**Source material**.
• • • • • • •
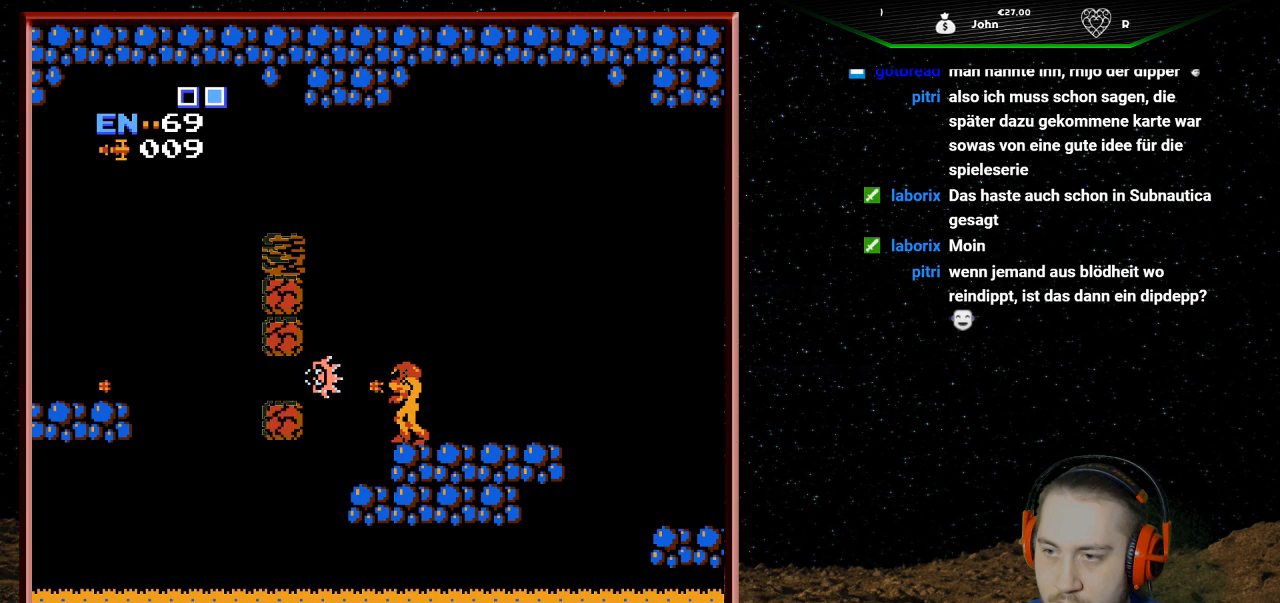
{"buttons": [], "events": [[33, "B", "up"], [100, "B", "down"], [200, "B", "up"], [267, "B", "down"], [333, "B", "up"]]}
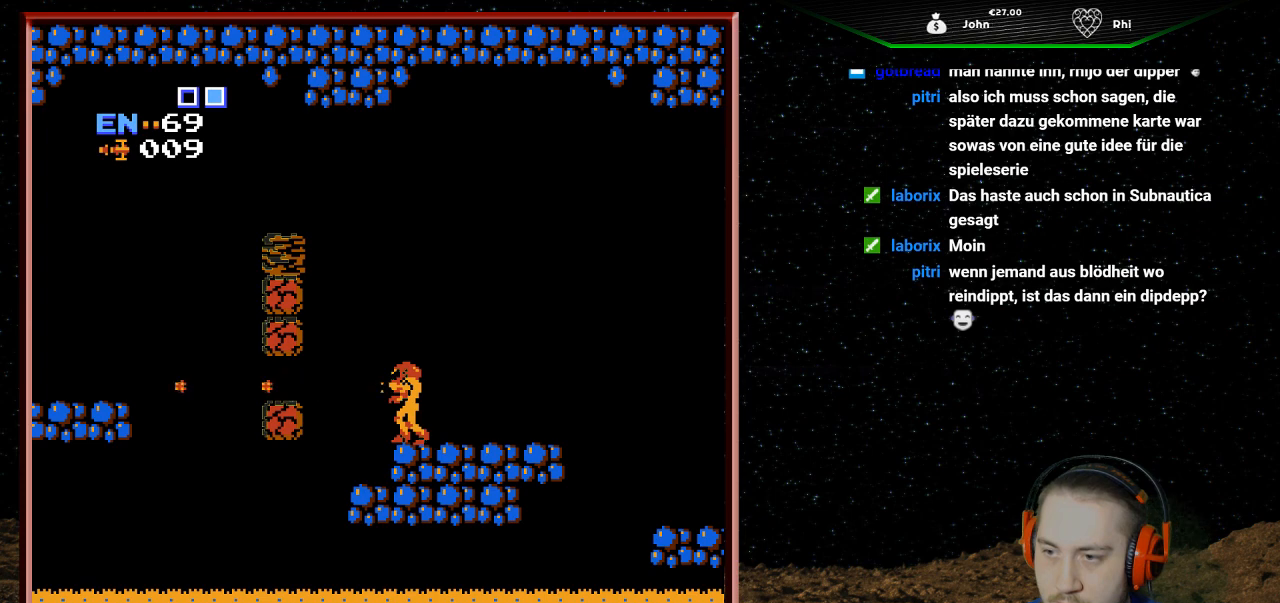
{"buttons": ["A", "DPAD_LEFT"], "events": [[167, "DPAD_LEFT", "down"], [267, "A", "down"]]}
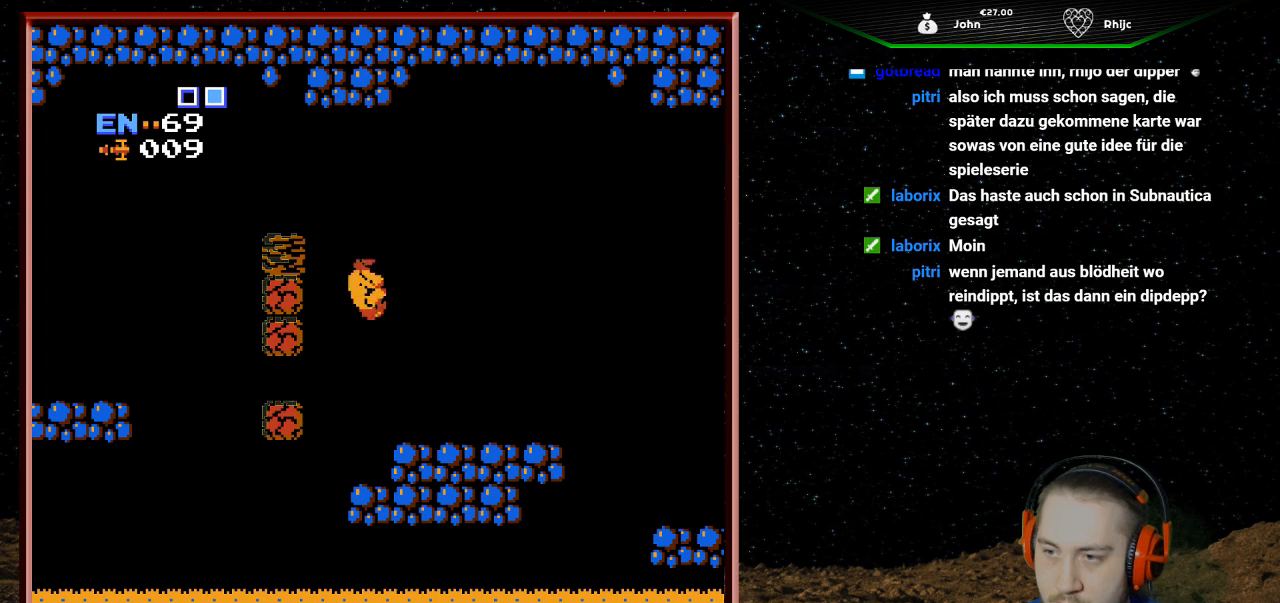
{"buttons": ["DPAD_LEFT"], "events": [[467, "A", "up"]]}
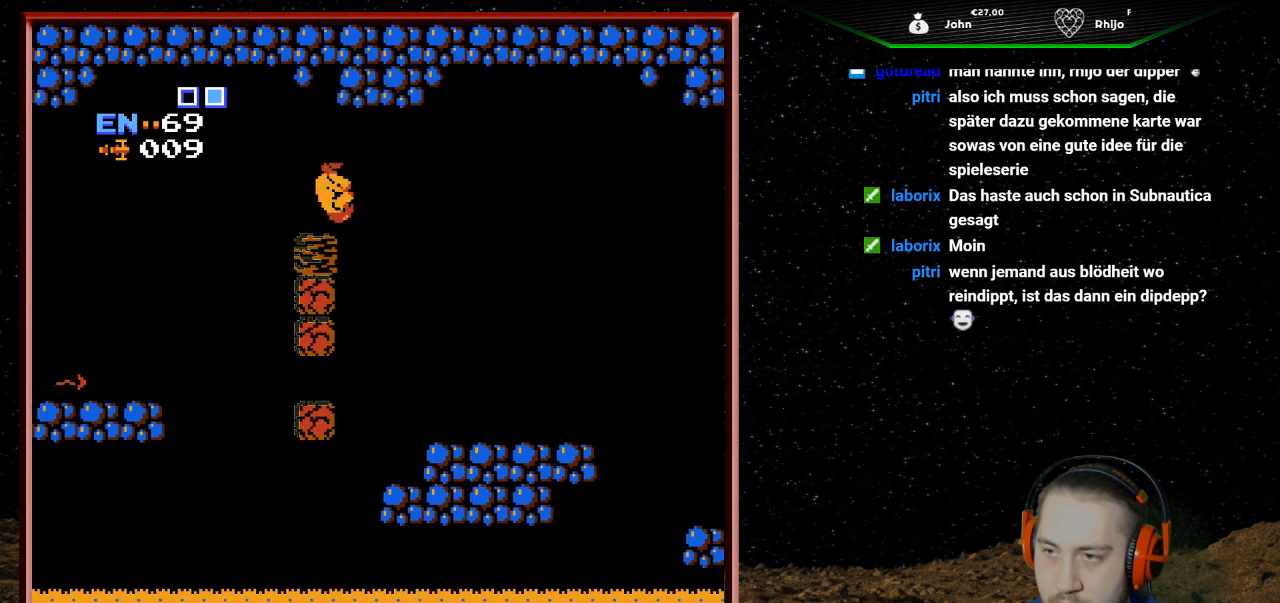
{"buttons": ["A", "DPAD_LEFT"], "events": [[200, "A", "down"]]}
• • • • • • •
**The task**. Every line that holds the word "down" should be copied from the listing.

**Response box**.
{"buttons": [], "events": [[33, "B", "up"], [100, "B", "down"], [200, "B", "up"], [267, "B", "down"], [333, "B", "up"]]}
{"buttons": ["A", "DPAD_LEFT"], "events": [[167, "DPAD_LEFT", "down"], [267, "A", "down"]]}
{"buttons": ["A", "DPAD_LEFT"], "events": [[200, "A", "down"]]}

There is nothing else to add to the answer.